→ **PROBLEM REQUIREMENTS**: I need the lines from the one with "thumb mcp: (302, 282)" through the end of the material, copied exactly and with nothing else included.

→ **DATA FOR PROCESSING**:
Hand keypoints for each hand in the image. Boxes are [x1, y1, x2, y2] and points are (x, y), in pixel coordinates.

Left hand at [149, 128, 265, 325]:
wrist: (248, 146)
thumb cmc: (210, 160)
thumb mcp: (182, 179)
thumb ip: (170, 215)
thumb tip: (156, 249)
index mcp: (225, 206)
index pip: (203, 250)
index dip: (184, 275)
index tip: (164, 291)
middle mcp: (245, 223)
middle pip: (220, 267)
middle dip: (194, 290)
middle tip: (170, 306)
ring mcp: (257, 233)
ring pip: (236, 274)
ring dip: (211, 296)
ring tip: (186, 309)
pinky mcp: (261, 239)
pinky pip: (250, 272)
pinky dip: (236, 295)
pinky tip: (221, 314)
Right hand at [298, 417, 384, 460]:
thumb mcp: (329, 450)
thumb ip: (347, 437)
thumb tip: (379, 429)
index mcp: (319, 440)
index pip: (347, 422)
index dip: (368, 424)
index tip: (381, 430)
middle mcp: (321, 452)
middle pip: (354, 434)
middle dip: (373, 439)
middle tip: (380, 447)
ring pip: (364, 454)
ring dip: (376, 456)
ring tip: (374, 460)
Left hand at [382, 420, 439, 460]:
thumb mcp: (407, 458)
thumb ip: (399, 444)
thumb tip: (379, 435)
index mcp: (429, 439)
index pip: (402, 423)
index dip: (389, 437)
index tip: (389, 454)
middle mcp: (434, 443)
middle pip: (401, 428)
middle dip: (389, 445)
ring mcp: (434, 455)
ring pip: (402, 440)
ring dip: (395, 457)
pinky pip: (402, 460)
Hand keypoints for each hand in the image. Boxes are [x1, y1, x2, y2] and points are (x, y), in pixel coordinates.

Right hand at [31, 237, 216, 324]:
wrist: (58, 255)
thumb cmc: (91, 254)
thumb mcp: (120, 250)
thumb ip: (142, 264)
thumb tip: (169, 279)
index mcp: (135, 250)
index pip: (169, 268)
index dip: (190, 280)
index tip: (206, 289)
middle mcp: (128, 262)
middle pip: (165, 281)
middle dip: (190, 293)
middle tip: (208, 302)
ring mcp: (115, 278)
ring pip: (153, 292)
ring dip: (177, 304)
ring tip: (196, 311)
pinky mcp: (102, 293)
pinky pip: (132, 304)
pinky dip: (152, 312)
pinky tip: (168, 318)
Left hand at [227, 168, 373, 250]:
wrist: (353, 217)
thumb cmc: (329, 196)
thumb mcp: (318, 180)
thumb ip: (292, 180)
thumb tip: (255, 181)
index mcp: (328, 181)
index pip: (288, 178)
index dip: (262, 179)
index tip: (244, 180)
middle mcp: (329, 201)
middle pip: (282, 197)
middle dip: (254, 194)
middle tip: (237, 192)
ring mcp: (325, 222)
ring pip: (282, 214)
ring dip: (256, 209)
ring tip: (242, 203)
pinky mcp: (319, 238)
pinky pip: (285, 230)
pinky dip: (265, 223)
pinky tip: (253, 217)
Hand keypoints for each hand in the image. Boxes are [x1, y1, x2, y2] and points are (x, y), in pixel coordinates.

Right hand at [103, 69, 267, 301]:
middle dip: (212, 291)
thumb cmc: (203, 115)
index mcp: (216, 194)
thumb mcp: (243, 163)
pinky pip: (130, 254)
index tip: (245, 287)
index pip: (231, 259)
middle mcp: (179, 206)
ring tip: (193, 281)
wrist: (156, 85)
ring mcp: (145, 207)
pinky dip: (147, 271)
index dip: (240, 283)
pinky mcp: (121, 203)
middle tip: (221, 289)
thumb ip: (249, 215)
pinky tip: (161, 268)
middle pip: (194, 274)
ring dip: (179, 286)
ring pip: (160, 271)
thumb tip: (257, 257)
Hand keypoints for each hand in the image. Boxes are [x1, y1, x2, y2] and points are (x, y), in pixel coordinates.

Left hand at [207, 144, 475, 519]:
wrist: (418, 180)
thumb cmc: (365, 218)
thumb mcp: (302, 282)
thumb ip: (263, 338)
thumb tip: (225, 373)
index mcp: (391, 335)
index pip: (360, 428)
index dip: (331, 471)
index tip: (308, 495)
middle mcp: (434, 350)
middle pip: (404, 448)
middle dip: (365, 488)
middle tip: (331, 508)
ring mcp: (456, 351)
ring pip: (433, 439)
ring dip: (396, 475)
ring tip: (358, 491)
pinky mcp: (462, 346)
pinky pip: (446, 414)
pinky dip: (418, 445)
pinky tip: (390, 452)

→ **REPLY TO THE EXERCISE**:
thumb mcp: (302, 282)
thumb ip: (263, 338)
thumb tip: (225, 373)
index mcp: (391, 335)
index pip: (360, 428)
index dip: (331, 471)
index tip: (308, 495)
middle mcp: (434, 350)
middle pip: (404, 448)
middle dip: (365, 488)
middle tip: (331, 508)
ring mcp: (456, 351)
ring pip: (433, 439)
ring dip: (396, 475)
ring tip: (358, 491)
pinky mcp: (462, 346)
pinky pip: (446, 414)
pinky dip: (418, 445)
pinky tip: (390, 452)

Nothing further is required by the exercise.